> _WHAT IS BEING ASKED_:
Edit the listing below, replacing every "time" with "reading" and changing nothing else. Leave the pictures out of your answer.

---- SOURCE DATA

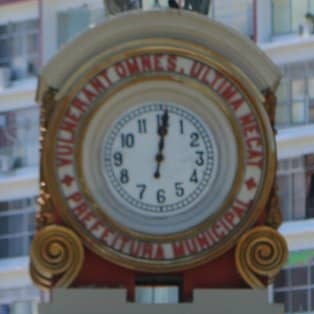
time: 12:01
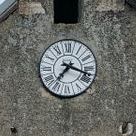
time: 7:18
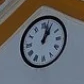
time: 1:02
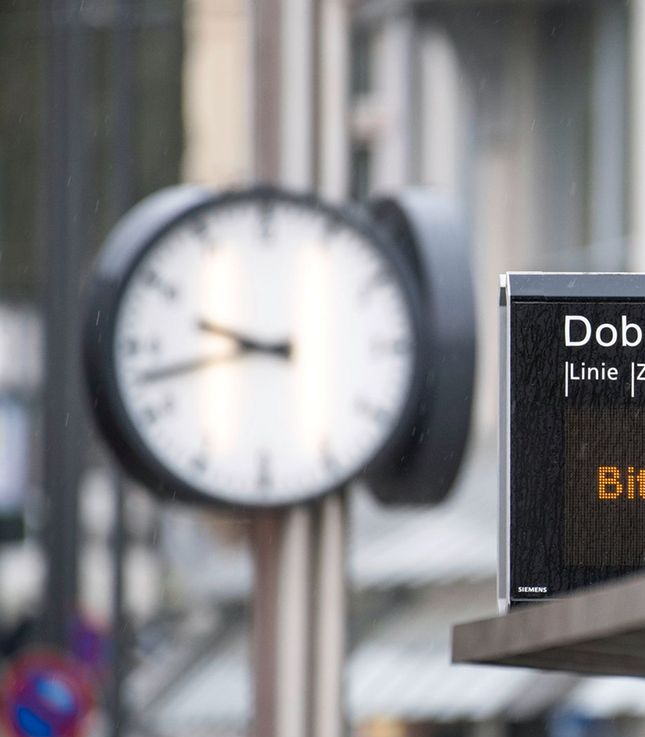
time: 9:42
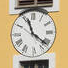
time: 11:21
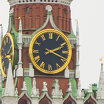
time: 2:18
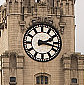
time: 2:17
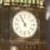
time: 10:55
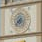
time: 6:36
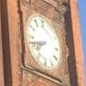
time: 7:42
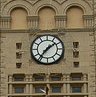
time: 1:36
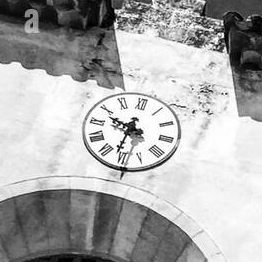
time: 9:31
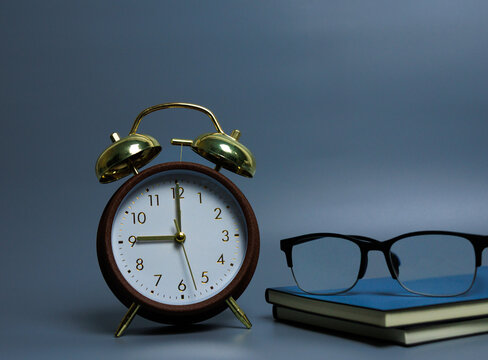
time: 9:00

--------

> _PROBLEM SOLUTION_:
reading: 12:01
reading: 7:18
reading: 1:02
reading: 9:42
reading: 11:21
reading: 2:18
reading: 2:17
reading: 10:55
reading: 6:36
reading: 7:42
reading: 1:36
reading: 9:31
reading: 9:00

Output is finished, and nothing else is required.